No, non parlo degli ultimi dischi dei Cani, lo Stato Sociale o merde simili, niente musica. Parlo di brutture troppo brutte che lasciano un fastidio enorme. E succedono in Merdistan. Nello specifico l’Iran. Ora, penso sia naturale ritenere che “Iran” e “nucleare” vadano bene nella stessa frase solo in caso di bombardamento nucleare dell’Iran, o sinonimi. E’ un pericoloso e orrendo posto di merda, sottosviluppato, ributtante. Una teocrazia islamista radicale di fatto, che non nasconde le sue mire espansionistiche nella zona, né in passato ha fatto mistero di voler cancellare Israele e l’occidente dalla faccia della terra. Se quel minchiospastico di Ajmadinecoso si sente/vede meno, ciò non toglie che la merda sia sempre lì e più strafottente che mai. Succede che si vogliano rimuovere le sanzioni all’Iran, anche quelle relative alla questione del nucleare. Perché “tanto la bomba la fanno lo stesso, tantovale allora rimuovere le sanzioni e approfittarne con un po’ di export”, o qualcosa del genere. Dio bastardo. L’unica persona che ha dimostrato buonsenso e idee chiare è stato, di tutto il blocco occidentale, John McCain. Per correttezza, i termini precisi dell’accordo con l’Iran non si sanno ancora, ma lasciare un qualsiasi spazio di manovra per il nucleare in cambio di… boh, collaborazione antiterrorista? Import/export? Insomma, tutto a vantaggio dell’Iran, molto miope. E pericoloso.

Coi terroristi è meglio non fare patti, perché non sono certo i più portati a rispettarli. Terroristi, stati-canaglia, merde… l’importante è capirsi. Ed è, temo, sicuro che prima o poi ci sarà da pentirsi. Alcune considerazioni a margine:

1) Visti questi accordi che l’occidente si prepara a stringere con l’Iran, visto il ritorno alla luce del sole dell’antisemitismo (che è sempre lì, in Europa, attende solo il momento di crisi per rialzare la testa), c’è da stupirsi che Netanyau vinca? Una popolazione inizia un po’ a cacarsi addosso e, fedele al motto “meglio ave’ paura che toccanne”, vota un mastino.

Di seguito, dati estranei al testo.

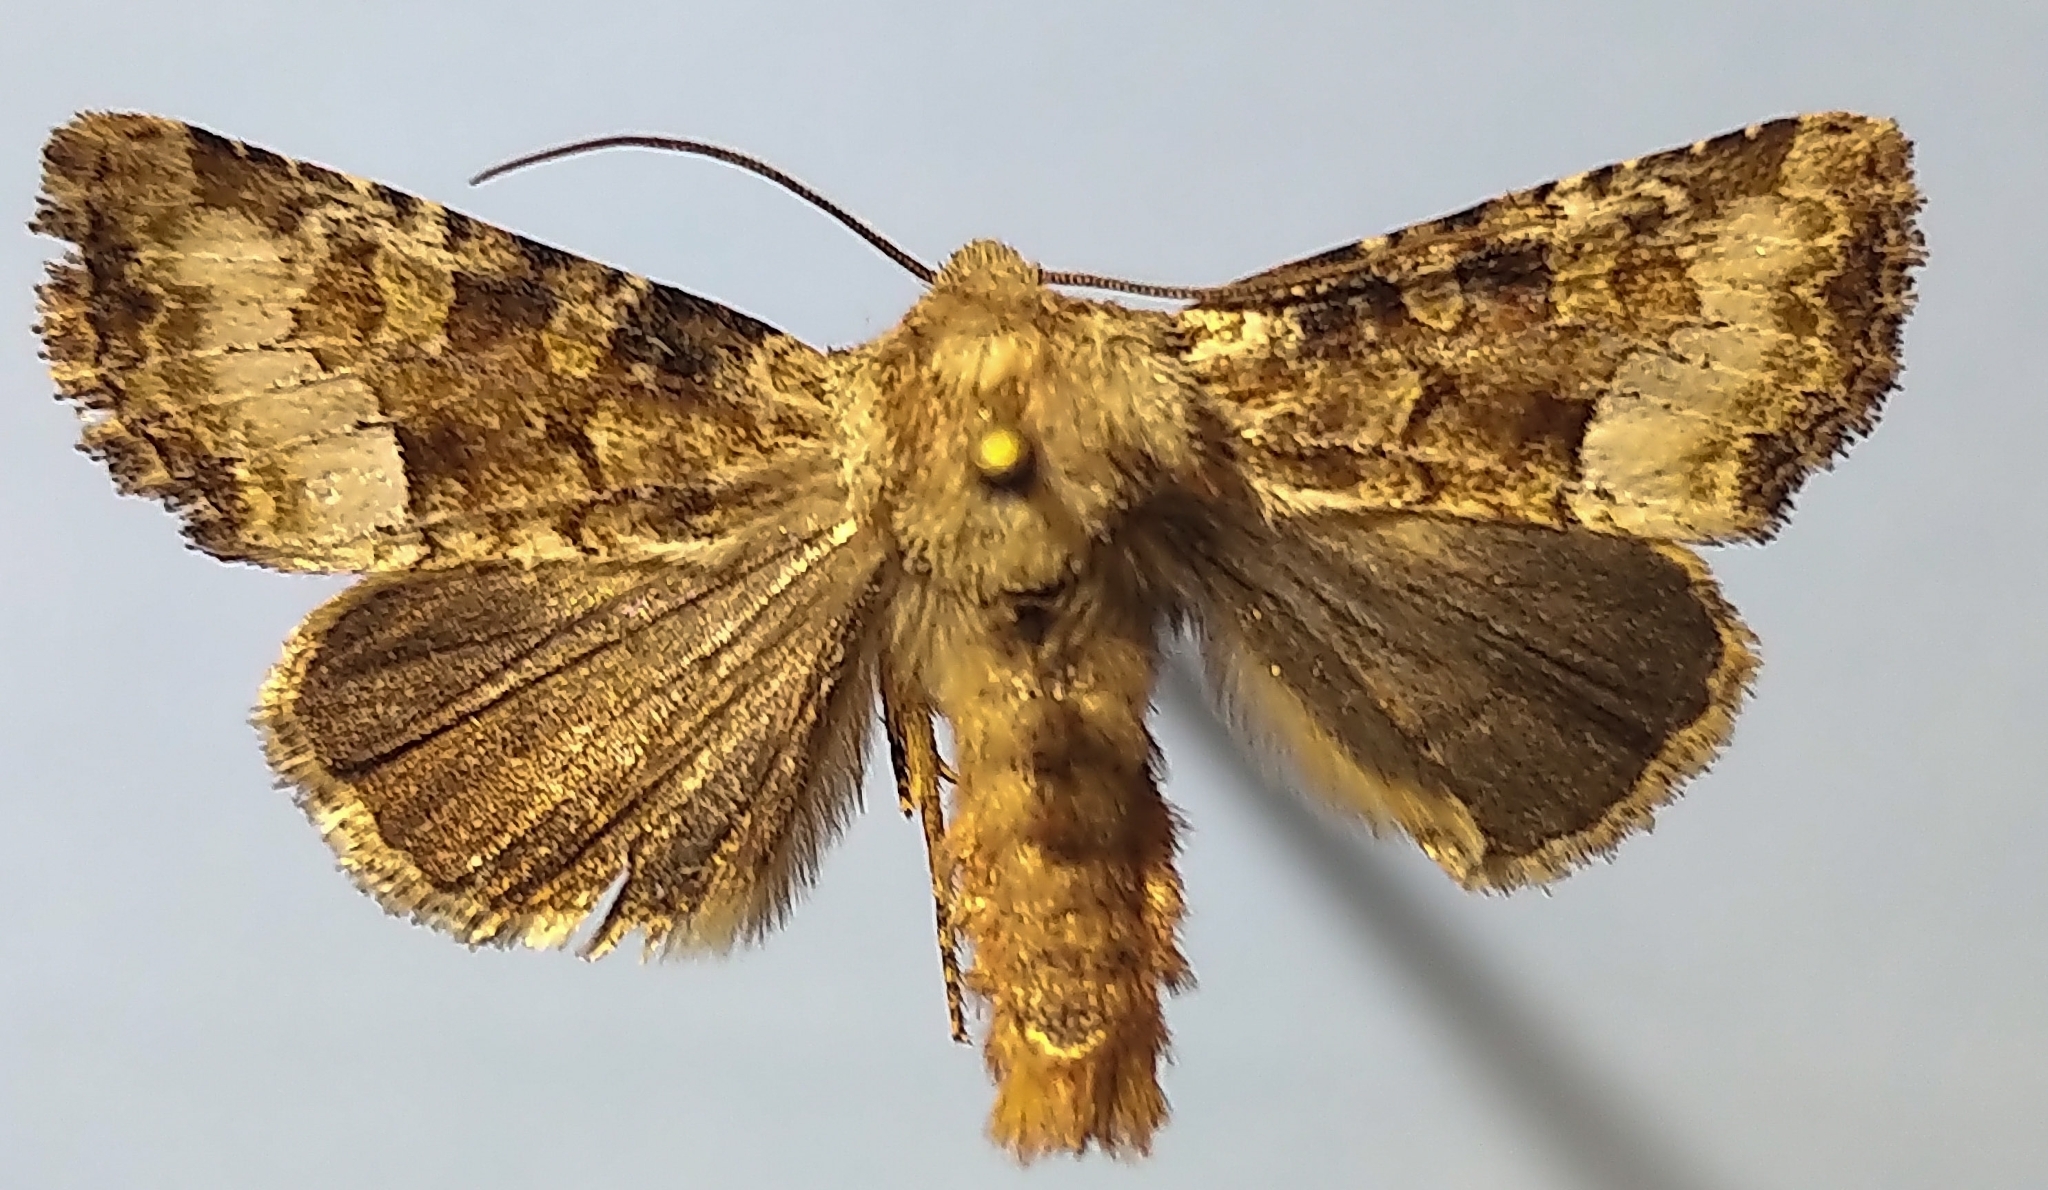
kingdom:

2) L’Iraq esporta la maggior parte del suo petrolio. Il principale acquirente è la Cina, seguita da India e USA (fonte). L’Iraq vende, gli altri (Cina, India, USA nell’ordine) pagano. “La guerra in Iraq per il petroglio!111” è un altro concentrato di fuffa. La guerra, con il pretesto di eventuali armi chimiche, doveva servire a cambiare totalmente l’assetto del più moderno stato sunnita che avrebbe potuto anche fare da sponda, in seguito, ai talebani, sunniti a loro volta. La ratio in fin dei conti è comprensibile. Lo svolgimento un troiaio, infatti è andato tutto a fare in culo. Ma magari avesse funzionato, però. Una specie di Piano Marshall a tappe forzate per il medioriente.

3) Quando saranno credibili ONU etc? Semplice, quando prenderanno una posizione seria e dichiareranno che Hamas, Hetzbollah, i Fratelli Musulmani etc sono organizzazioni terroriste, non sono legittimi interlocutori di niente e vanno debellati come l’ISIS e qualunque altro gruppo di merde umane simili. Altrimenti non si viene a capo di niente, se si resta ostaggio di posizioni politicamente corrette e convenienze a breve termine.

E’ poi interessante vedere come i media siano sempre felici di farci vedere stragi, decapitazioni e vandalismi dell’ISIS: sono atti eclatanti e orribili e fanno paura alla gente, il che è l’obiettivo dell’ISIS stesso che fa pure il gioco dei media che sulle morbosità e le paure ci lucrano. Sarebbe però più opportuno parlare delle violente legnate che i mongoloidi si stanno beccando dappertutto, nello spazio fra Siria e Iraq. Finché c’è da ammazzare turisti e civili i guerriglieri fanno i grossi, ma quando gli arriva addosso l’esercito curdo con copertura aerea americana e la collaborazione di forze speciali di vari paesi, ecco, durano veramente quanto uno starnuto. Controllate periodicamente Difesa Online, Chuck Pfarrer (ex Navy Seal e consulente dell’esercito), e il War Nerd (collaboratore dell’esercito che vive in qualche posto del medioriente) per analisi e notizie più realistiche e prive di sensazionalismi di merda.

Spero prossimamente di riscrivere di cose più lievi.